|teleSUR | Mar 31, 2017|
|Snorkelers interact with a Florida manatee inside of the Three Sisters Springs in Crystal River, Florida January 15, 2015. | Photo: Reuters|
Manatees were taken off the U.S. Interior Department's list of endangered species on Thursday and reclassified as "threatened," a move condemned by conservationists who say it weakens protections for the giant marine mammal, also known as a sea cow.
The relisting recognizes a population rebound by the West Indian manatee, a native of the Florida coastline whose range extends from the southeastern United States through the Caribbean basin. Its numbers have soared to more than 6,600 in Florida alone from a few hundred in the 1970s, the Interior Department said.
But Frank Jackalone, director of the Florida chapter of the Sierra Club, criticized the decision, saying that local and state authorities likely will ease boating rules designed to protect manatees.

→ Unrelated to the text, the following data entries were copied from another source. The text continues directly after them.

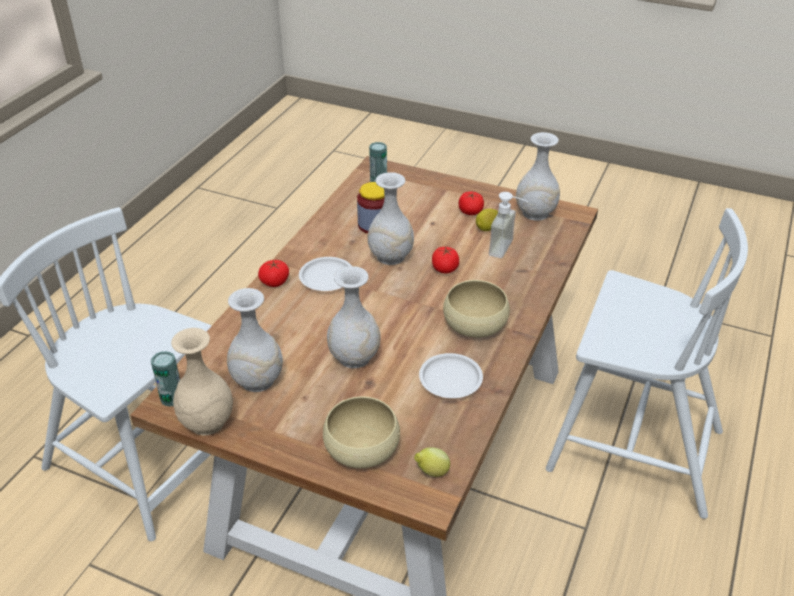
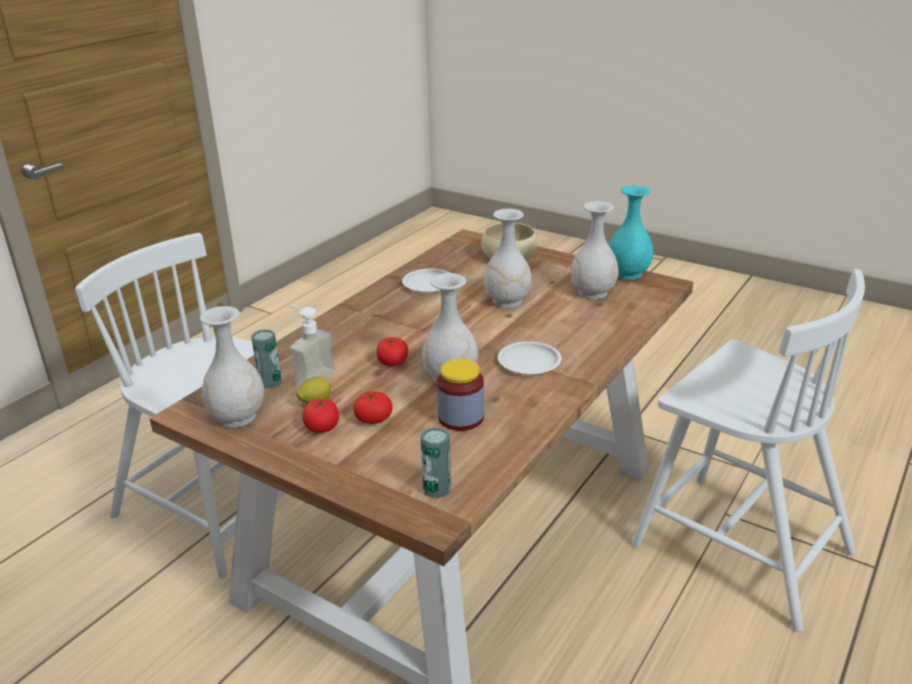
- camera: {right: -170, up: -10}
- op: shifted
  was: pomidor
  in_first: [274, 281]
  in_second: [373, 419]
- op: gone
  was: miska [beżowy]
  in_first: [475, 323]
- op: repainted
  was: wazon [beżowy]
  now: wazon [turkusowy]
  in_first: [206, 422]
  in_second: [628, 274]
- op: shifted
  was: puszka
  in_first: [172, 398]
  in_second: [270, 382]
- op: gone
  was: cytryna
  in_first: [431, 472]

"Florida boaters are going to take this as a signal that they can increase their speed in manatee zones," he said by telephone. Florida state numbers show 520 manatees deaths last year, 104 of them from watercraft.
Jackalone said that the Interior Department decision also failed to address the impact of the closing of aging Florida power plants whose warm water outflows manatees depend on during cold winter months.
Under the "threatened" classification, manatees are considered likely to become endangered within the foreseeable future. An "endangered" listing means that a species is in danger of extinction.